Unterm Strich ist ein Bettlaken in guter Qualität ne tolle Sache
Es mag fast ein wenig banal wirken, so viele Gedanken an ein einfaches Spannbettlaken zu verschwenden. Aber für mich ist es ein schönes Beispiel dafür, wie eine kleine, bewusste Entscheidung im Alltag einen spürbaren Unterschied machen kann. Es geht nicht darum, das teuerste Produkt zu kaufen, sondern das richtige. Eines, das sich gut anfühlt, seine Aufgabe zuverlässig erfüllt und nicht nach einem halben Jahr ersetzt werden muss. Diese Ruhe, die man empfindet, wenn man sich in ein frisch bezogenes Bett mit einem glatten, weichen Laken legt, ist ein kleiner Luxus. Einer, der den Aufwand bei der Suche nach guter Qualität allemal wert ist.
FAQs zum Thema Spannbettlaken gute Qualität
Was bedeuten Siegel wie OEKO-TEX® oder GOTS auf der Verpackung?
Diese Siegel helfen dir, die Qualität und Nachhaltigkeit einzuschätzen. Das bekannte OEKO-TEX® STANDARD 100 Siegel garantiert, dass dein Spannbettlaken auf Schadstoffe geprüft und somit gesundheitlich unbedenklich ist. Das GOTS-Siegel (Global Organic Textile Standard) ist noch strenger: Es zertifiziert, dass die Baumwolle aus biologischem Anbau stammt und die gesamte Herstellung unter fairen und umweltfreundlichen Bedingungen stattfand.
Ich schwitze nachts leicht. Gibt es neben Baumwolle noch andere Stoffe, die für mich geeignet sind?
Auf jeden Fall! Halte Ausschau nach Spannbettlaken aus Tencel™ (auch Lyocell genannt).
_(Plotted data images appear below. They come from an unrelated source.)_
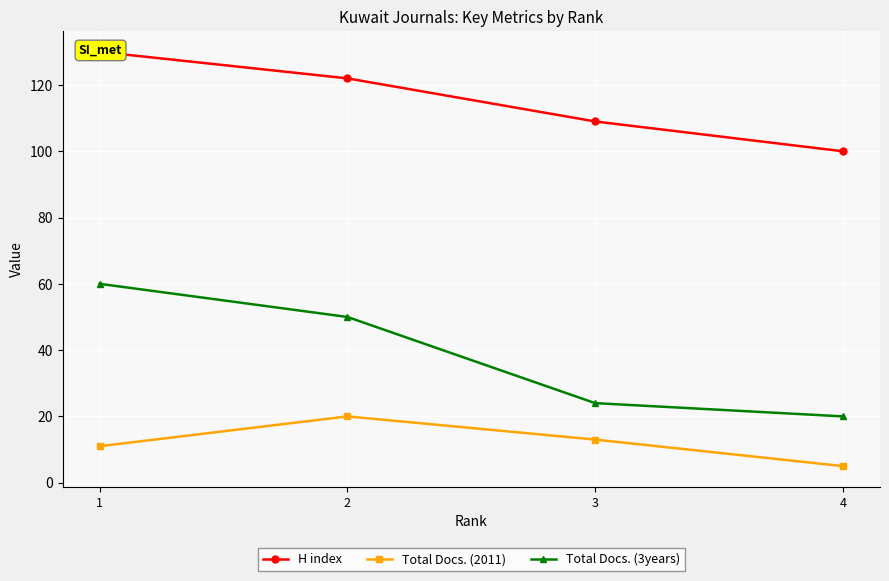

In Total Docs. (2011), how many points are higher than both neighbors (excluding endpoints)?

1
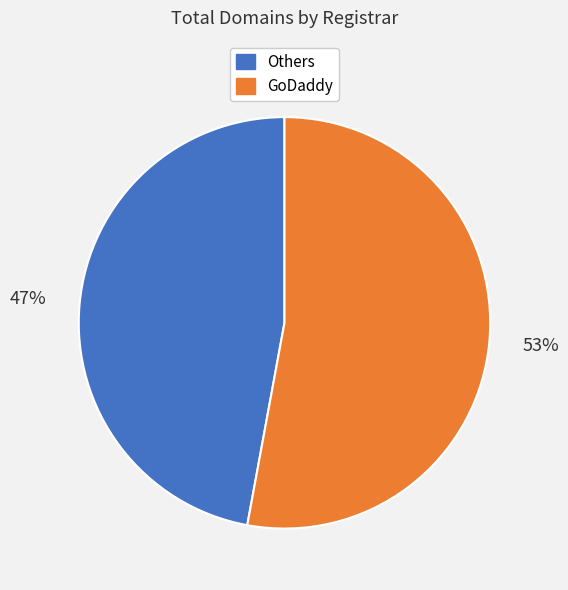

To the nearest percent, what is the average slice percentage?

50%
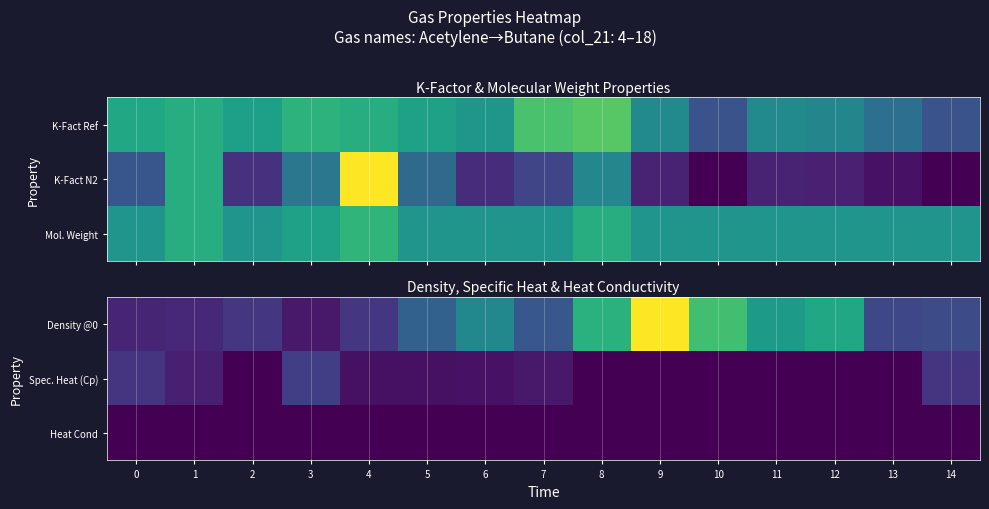

What is the spread (max minus min) of values at 0?

1.7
Diese Faser wird aus Eukalyptusholz gewonnen und ist ein wahrer Feuchtigkeitsmanager. Sie kann deutlich mehr Feuchtigkeit aufnehmen als Baumwolle und gibt sie schnell wieder an die Umgebung ab. Das sorgt für ein angenehm trockenes und kühles Schlafklima, ideal wenn du zum Schwitzen neigst.
Was bedeutet es, wenn ein Spannbettlaken als „bügelfrei“ oder „bügelarm“ bezeichnet wird?
Diese Eigenschaft hängt direkt mit der Faser und der Verarbeitung zusammen. Jersey-Stoffe sind von Natur aus dehnbar und elastisch, weshalb sie sich nach dem Waschen und Trocknen meist von selbst glatt ziehen. Bei gewebten Stoffen wie Satin oder Perkal wird die Bügelfreiheit oft durch eine spezielle Veredelung erreicht, die die Fasern glättet und sie knitterärmer macht. Du sparst dir also Arbeit und dein Bett sieht trotzdem immer ordentlich aus.